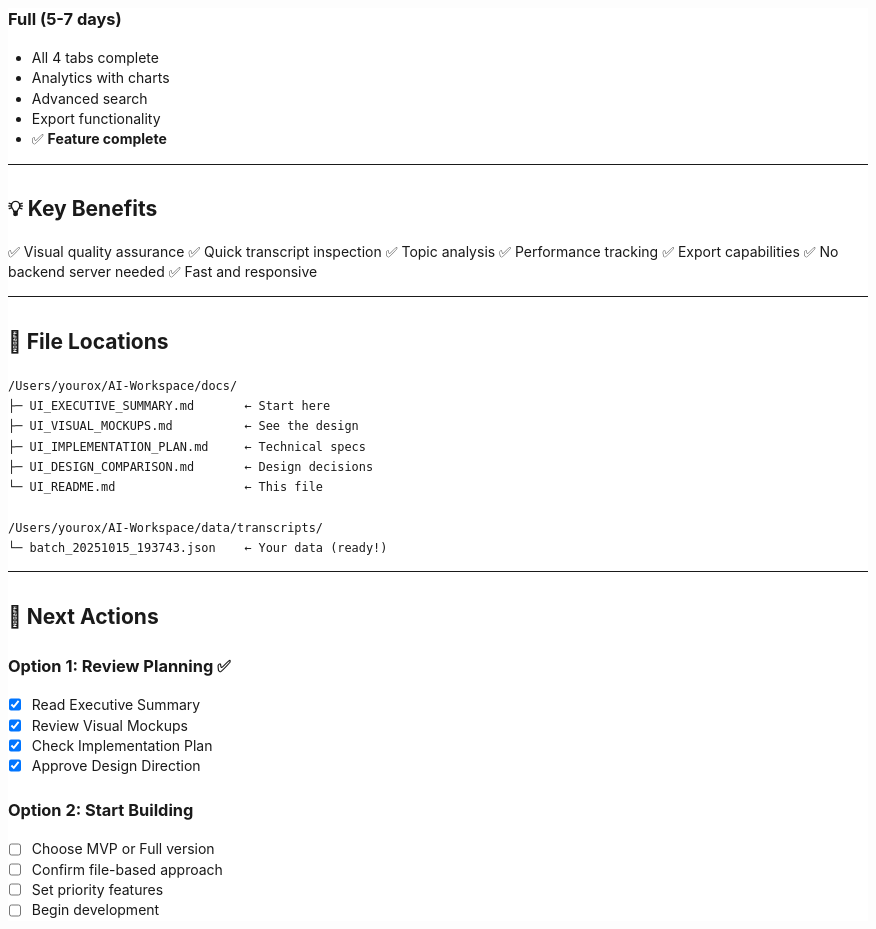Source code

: ### **Full** (5-7 days)
- All 4 tabs complete
- Analytics with charts
- Advanced search
- Export functionality
- ✅ **Feature complete**

---

## 💡 Key Benefits

✅ Visual quality assurance
✅ Quick transcript inspection
✅ Topic analysis
✅ Performance tracking
✅ Export capabilities
✅ No backend server needed
✅ Fast and responsive

---

## 📁 File Locations

```
/Users/yourox/AI-Workspace/docs/
├─ UI_EXECUTIVE_SUMMARY.md       ← Start here
├─ UI_VISUAL_MOCKUPS.md          ← See the design
├─ UI_IMPLEMENTATION_PLAN.md     ← Technical specs
├─ UI_DESIGN_COMPARISON.md       ← Design decisions
└─ UI_README.md                  ← This file

/Users/yourox/AI-Workspace/data/transcripts/
└─ batch_20251015_193743.json    ← Your data (ready!)
```

---

## 🚀 Next Actions

### **Option 1: Review Planning** ✅
- [x] Read Executive Summary
- [x] Review Visual Mockups
- [x] Check Implementation Plan
- [x] Approve Design Direction

### **Option 2: Start Building**
- [ ] Choose MVP or Full version
- [ ] Confirm file-based approach
- [ ] Set priority features
- [ ] Begin development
○ ○ ○
Directions >>
In the listing above, find each line where "complete" occurs and copy it.

Solution to this exercise >>
- All 4 tabs complete
- ✅ **Feature complete**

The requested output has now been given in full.